There are several ways that companies are addressing that big data disconnect. For starters, business leaders are “organically educating” themselves on advanced analytic methods, including machine learning. It’s not uncommon to see financial executive taking Coursera, Gusher says. At the same time, outsiders with experience in advanced analytics are joining organizations and bringing their knowledge with them.

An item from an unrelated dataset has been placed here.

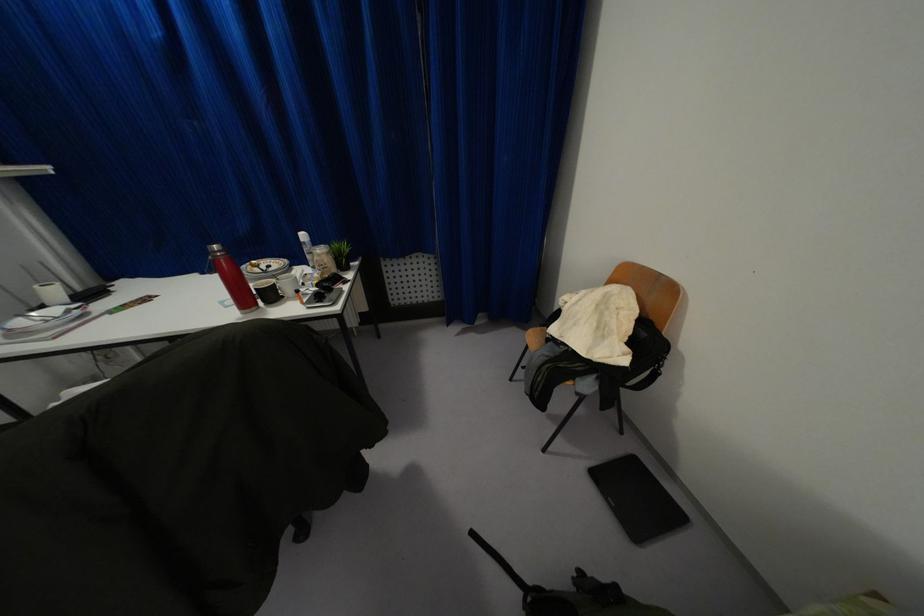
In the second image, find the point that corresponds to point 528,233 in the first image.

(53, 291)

That’s helping to create a common language for talking about big data and analytics, which fosters trust.
The ability of a business leader to query advanced analytic techniques – that is, to ensure that they are, indeed, giving good data-driven recommendations and aren’t just regurgitating random noise – is a critical step in the process, and one that has yet to occur in many organizations, Gusher says.
Learning to Trust Your Data
One Fortune 100 firm that Gusher worked with had this exact problem. “Their most senior leaders didn’t necessarily trust in a lot of the analyses they were seeing because, in some cases, it directly conflicted what their gut was telling them and they didn’t feel empowered to ask the right questions in order to figure out if it was analysis they should trust or analysis they should refute,” she says.

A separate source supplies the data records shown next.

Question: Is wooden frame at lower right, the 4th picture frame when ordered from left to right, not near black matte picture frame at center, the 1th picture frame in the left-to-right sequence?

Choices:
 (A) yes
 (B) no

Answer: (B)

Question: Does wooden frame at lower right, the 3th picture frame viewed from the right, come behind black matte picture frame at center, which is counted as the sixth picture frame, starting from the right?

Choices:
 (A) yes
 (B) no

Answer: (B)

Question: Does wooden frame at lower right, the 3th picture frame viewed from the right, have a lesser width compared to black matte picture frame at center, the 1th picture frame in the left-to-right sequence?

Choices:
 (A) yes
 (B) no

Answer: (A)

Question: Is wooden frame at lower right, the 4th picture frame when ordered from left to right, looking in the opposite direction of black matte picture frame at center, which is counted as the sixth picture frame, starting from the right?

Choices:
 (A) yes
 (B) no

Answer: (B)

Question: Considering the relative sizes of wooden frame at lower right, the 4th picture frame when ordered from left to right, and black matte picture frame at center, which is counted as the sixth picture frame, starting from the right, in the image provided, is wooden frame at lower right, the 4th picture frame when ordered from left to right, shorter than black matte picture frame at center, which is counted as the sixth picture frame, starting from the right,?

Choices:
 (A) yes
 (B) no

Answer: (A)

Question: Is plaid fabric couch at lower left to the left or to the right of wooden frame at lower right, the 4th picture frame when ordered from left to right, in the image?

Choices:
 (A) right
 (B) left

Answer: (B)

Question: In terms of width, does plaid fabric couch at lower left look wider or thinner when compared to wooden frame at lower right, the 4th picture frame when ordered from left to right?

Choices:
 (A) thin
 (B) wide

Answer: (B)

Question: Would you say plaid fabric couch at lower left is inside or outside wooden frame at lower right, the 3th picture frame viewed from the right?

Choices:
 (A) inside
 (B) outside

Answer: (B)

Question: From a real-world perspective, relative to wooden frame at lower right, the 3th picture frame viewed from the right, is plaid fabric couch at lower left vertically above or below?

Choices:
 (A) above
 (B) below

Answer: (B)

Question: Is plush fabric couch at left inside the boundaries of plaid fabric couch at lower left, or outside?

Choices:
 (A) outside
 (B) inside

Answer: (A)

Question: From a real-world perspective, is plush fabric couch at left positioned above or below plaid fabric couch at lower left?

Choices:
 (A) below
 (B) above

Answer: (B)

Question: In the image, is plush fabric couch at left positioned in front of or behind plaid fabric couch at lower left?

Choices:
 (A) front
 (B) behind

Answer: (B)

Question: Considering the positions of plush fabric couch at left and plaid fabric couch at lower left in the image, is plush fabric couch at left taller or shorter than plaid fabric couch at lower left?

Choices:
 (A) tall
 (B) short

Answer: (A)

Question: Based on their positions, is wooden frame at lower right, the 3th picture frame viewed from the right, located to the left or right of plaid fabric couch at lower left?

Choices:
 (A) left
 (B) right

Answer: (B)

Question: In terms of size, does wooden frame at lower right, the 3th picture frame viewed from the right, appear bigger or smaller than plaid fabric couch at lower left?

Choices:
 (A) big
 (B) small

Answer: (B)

The company, which was an industrial manufacturer, also had a lot of duplication of effort going on in advanced analytics. “They weren’t speaking on the same types of terms between teams, so it didn’t sound like it was the same thing, but when you actually looked at what they did, it was identical,” she says.
To solve these related problems, the company instituted a top down education program where the executive board went through two full days of live training on advanced analytics, machine learning, and artificial intelligence, Gusher says.
“They agreed upon the right level of content to take to their leaders one level below them, and taught their leader how to teach their courses to continue educating on down, all the way to the people on the ground.”
No matter what stage of the analytic game you’re at – whether you’re still building out dashboards or implementing advanced AI – it all comes back to trusting your data. If you can’t trust your data, you’re not going to get very far. It’s as simple as that.